The former UFC flyweight title challenger recently had to pull out of his next bout opposite Brandon Moreno at UFC Chile due to complications with his newborn son. While Borg’s baby is doing much better after two brain surgeries, all of his attention needs to be focused on his family.

Unfortunately, “Tazmexican Devil” now has to deal with a sour ex-manager, as Wild Bunch Management (WBM), which is also the gym that Borg previously trained at, is suing the 24-year-old for “fraud” and “breach of contract.” WBM filed the suit against Borg back in February of this year, MMA Fighting confirmed via a public records request with Bernalillo County (N.M.) Second Judicial District Court.

The lawsuit states that WBM helped negotiate Borg’s five-fight deal with UFC, but were only compensated for one fight after the flyweight “unexpectedly severed ties” and moved to Greg Jackson’s gym in Albuquerque, New Mexico. Not only is WBM claiming that Borg’s switch to JacksonWink MMA represented a violation of a non-compete clause in his contract since the two gyms are so close to one another, but they’re also stating that Borg promised to pay them 20 percent of his in-cage earnings totaling $9,999 or less and 10 percent of any bonus over $10,000.

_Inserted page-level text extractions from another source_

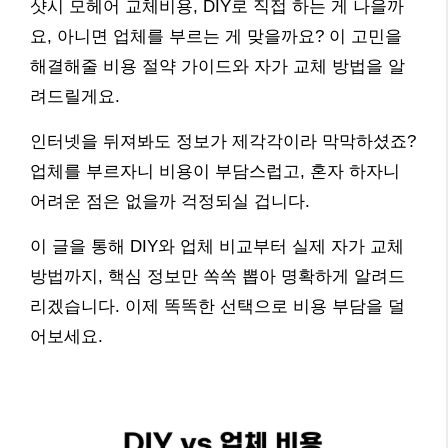
샷시 모헤어 교체비용, DIY로 직접 하는 게 나을까
요, 아니면 업체를 부르는 게 맞을까요? 이 고민을
해결해줄 비용 절약 가이드와 자가 교체 방법을 알
려드릴게요.
인터넷을 뒤져봐도 정보가 제각각이라 막막하셨죠?
업체를 부르자니 비용이 부담스럽고, 혼자 하자니
어려운 점은 없을까 걱정되실 겁니다.
이 글을 통해 DIY와 업체 비교부터 실제 자가 교체
방법까지, 핵심 정보만 쏙쏙 뽑아 명확하게 알려드
리겠습니다. 이제 똑똑한 선택으로 비용 부담을 덜
어보세요.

As a result of all of this, WBM is seeking “actual, incidental, consequential and punitive damages” from Borg.

“The material breaches of the Fighter Management Agreement and Covenant Not to Compete have subjected Wild Bunch Managament LLC immediate and irreparable injury and financial harm,” WBM attorney Ryan B. Baughman writes in the complaint.

Ouch. Talk about a bad break.

As for Borg, his lawyer believe WBM is reaching for something that simply isn’t there.

“I think what’s going on is Ray switched gyms, he wanted to be successful,” Borg’s attorney Jason Bowles told MMA Fighting. “He did become successful. And they don’t have a claim to that income, based on his trying to better himself. I know they want the money. That gym doesn’t do as well as JacksonWink, so they’re gonna want to take from fighters that do pretty well.”

“I don’t see a claim,” Bowles added. “I see a reach with this one. … I don’t think there was a solid contract, like they’re saying. But we’re gonna have to vet that out.”

We’ll have to wait and see what happens with this one. But considering Borg has already gone through a Conor McGregor bus attack and a life-threatening situation in regards to his son, it’s safe to say that 2018 has already been the worst year of his life.